Now that’s more like it!
X Factor Australia has finally wheeled out the wind machine, ace props and invested an all round bravo effort into making this week’s live show a proper show.
There’s a cool change wafting from behind the judging panel and we’re relishing in the love, genuine encouragements and playful jibes. Heck! I’m even growing fond of Kyle Sandilands. Somebody slap me now.
The theme was “musical heroes” but the song selections were thankfully light on the cheese. No Whitney, no Michael Jackson or John Farnham. Instead, there were tributes to contemporary artists ranging from Mumford & Sons to – insert indignant gasps – The Calling (!!) and Evanescence.
Here’s a rundown of who sizzled, who fizzled, and a look at our favourite eye-popping sets this week.
Who brought it:
Hey sista, go sista, soul sista, flow sista! Sister harmony group Mahogany sizzled with an arresting rendition of ‘Lady Marmalade’. We’re talking stripper heels, a Moulin Rouge-inspired set and melismatic warbles to make Xtina quiver in her Woohoo. Best of all, these ladies stand stronger than ever as a unit – not one seeming to outdo the other. Top class act.
India-Rose did a smoking cover of U2‘s ‘One’ amalgamating some soulful elements from the Mary J. Blige version. I can totally see her recording some Natasha Bedingfield demos and making a really marketable blend of Summer Bay pop with lite R&B.

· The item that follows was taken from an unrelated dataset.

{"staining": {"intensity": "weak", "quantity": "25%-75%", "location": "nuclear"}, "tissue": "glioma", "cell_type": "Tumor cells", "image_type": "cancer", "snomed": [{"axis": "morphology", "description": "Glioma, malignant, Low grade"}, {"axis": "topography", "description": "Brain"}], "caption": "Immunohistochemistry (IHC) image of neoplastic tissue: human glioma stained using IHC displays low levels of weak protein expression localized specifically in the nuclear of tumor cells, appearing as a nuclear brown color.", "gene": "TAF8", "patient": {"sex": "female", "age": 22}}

Sally Chatfield probably did her infamous eye-roll at the thought of pandering to everyone’s preconceived notions of her but she still rocked Evanescence‘s ‘Bring Me To Life’ like you won’t believe. Natalie, don’t pigeon hole her into some emo rock chick schtick. We don’t need you to dumb it down for us – the public can gets that Sally is capable of so much more.
Hayley Teal got what chu need! After the judges panned her obscure song choice and Sasha Fierce-in-training performance last week, our gurl ditched the chest-thrusting dancers in favour of a simple and effective roar of ‘Respect’. The sassy Aretha cover was right on the money but you lean back and chin-stroke with a feeling that Hayles is only operating at 85% capacity. Kyle puts it down to her lack of star quality but I think miss thang’s just gettin’ warmed up.
Kudos to the impressive sets complementing the acts in the following performances. A bigger entourage of back up dancers, more pyrotechnics and customised video screen projections – it’s like our judges have suddenly woken to this wealth of razzle dazzle. If we keep raising the bar, just imagine what the finals would look like. Kyle might actually have to remortgage his penthouse.
OMGZ. They finally wheeled out the wind machines! Amanda looks absolutely ethereal in this enchanting set that’s a tinsel and a tree away from looking like a Christmas TV special. Props to RoRo for bringing the breeze, smokes and fairy light trees – perhaps the latter was inspired by the photo on my ‘Connect’ page? It’s OK, Ro. You can thank me later.
Kharizma doing Beyonce‘s ‘Single Ladies’ with giant hula hoop-turned-giant diamond rings. My sistas, that’s priceless.
Mitchell Smith skateboarding out as a continuation of his video intro to ‘Baby’. Props to Kyle for knowing what teenage girls want and are already getting with Justin Bieber.
Luke & Joel scrubbed up something decent this week. The cover of Mumford & Son‘s ‘Little Lion Man’ was a sensible choice and it was tastefully complemented with this summer night outdoor gig theme.
Bitch please moments:
James McNally and his karaoke video ho. The love lorn looks, feigned walk away and best of all, DRAPING THE SCARF AROUND HIS NECK. This is too much.
“It wasn’t as bad as Delhi trying to host the games…” – Guy justifying Kharizma‘s breathy end of ‘Single Ladies’.
Watching Ronan fangurl all over Altiyan‘s performance of ‘Kiss’. Man, stop it. You’re making RoRo wet in the Tasman region. Viva la Altinan.
“Colonel Sanders and Charlie Chaplin…” – Kyle on Ronan and Guy. Snap!
Our second week bottom two came down to Amanda Grafanakis and James McNally.
Wait a minute, these two can really sing. But it’s not about that now, is it? This week Australia has voted on likability and it sure didn’t take long for this competition to turn into a popularity contest. Truth is, despite their vocal prowess. James struggled to connect with the younger – sadly see also, voting – audience, while Amanda‘s unsavoury media attention probably detracted the public affection a little.
After a predicted deadlock – again – on the judges panel, the final decision sat in the lap of the public and we said KTHXBAI to our lowest polling act: James McNally.